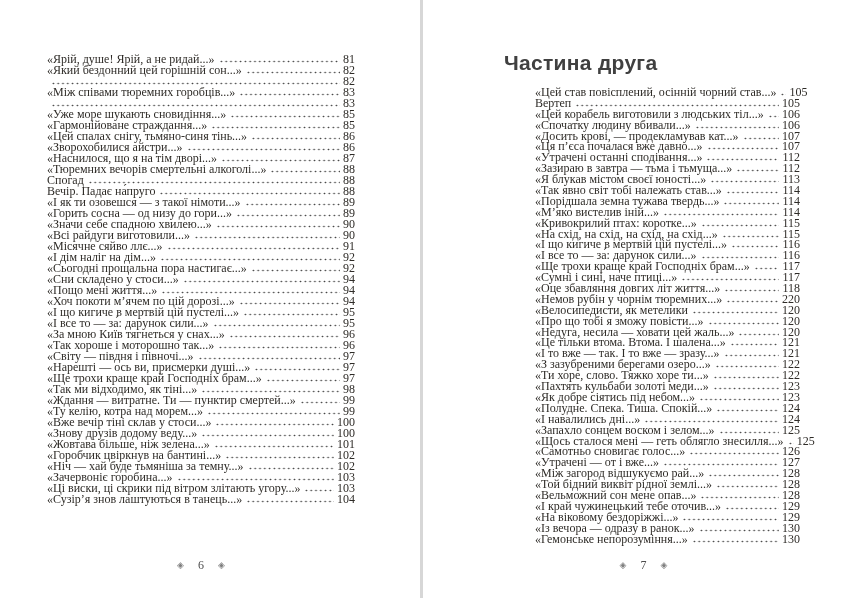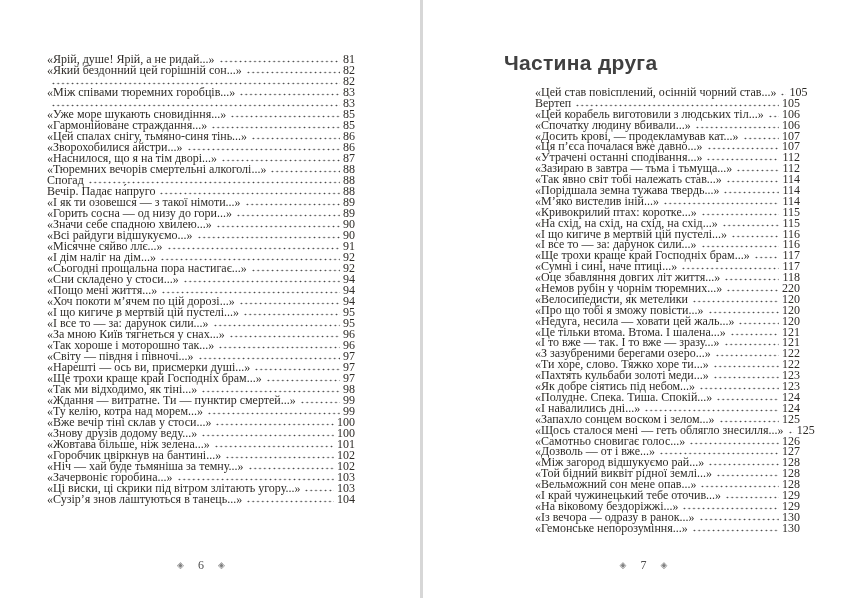--- a/index.html
+++ b/index.html
@@ -168,21 +168,21 @@
         <span class="p">89</span>
       </div>
 
       <div class="row">
         <span class="t">«Значи себе спадною хвилею...»</span>
         <span class="leader"></span>
         <span class="p">90</span>
       </div>
 
       <div class="row">
-        <span class="t">«Всі райдуги відшукуємо...»</span>
+        <span class="t">«Всі райдуги виготовили...»</span>
         <span class="leader"></span>
         <span class="p">90</span>
       </div>
 
       <div class="row">
         <span class="t">«Місячне сяйво ллє...»</span>
         <span class="leader"></span>
         <span class="p">91</span>
       </div>
 
@@ -371,20 +371,25 @@
         <span class="leader"></span>
         <span class="p">112</span>
       </div>
 
       <div class="row">
         <span class="t">«Зазираю в завтра — тьма і тьмуща...»</span>
         <span class="leader"></span>
         <span class="p">112</span>
       </div>
 
+      <div class="row">
+        <span class="t">«Я блукав містом своєї юності...»</span>
+        <span class="leader"></span>
+        <span class="p">113</span>
+      </div>
 
       <div class="row">
         <span class="t">«Так явно світ тобі належать став...»</span>
         <span class="leader"></span>
         <span class="p">114</span>
       </div>
 
       <div class="row">
         <span class="t">«Порідшала земна тужава твердь...»</span>
         <span class="leader"></span>
@@ -523,21 +528,21 @@
         <span class="p">125</span>
       </div>
 
       <div class="row">
         <span class="t">«Самотньо сновигає голос...»</span>
         <span class="leader"></span>
         <span class="p">126</span>
       </div>
 
       <div class="row">
-        <span class="t">«Дозволь — от і вже...»</span>
+        <span class="t">«Утрачені — от і вже...»</span>
         <span class="leader"></span>
         <span class="p">127</span>
       </div>
 
       <div class="row">
         <span class="t">«Між загород відшукуємо рай...»</span>
         <span class="leader"></span>
         <span class="p">128</span>
       </div>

◆ ◆ ◆ ◆

» **How to complete this task**
Within the material, find all lines that hold the word "відшукуємо" and show them.

» **Completed exercise**
-        <span class="t">«Всі райдуги відшукуємо...»</span>
         <span class="t">«Між загород відшукуємо рай...»</span>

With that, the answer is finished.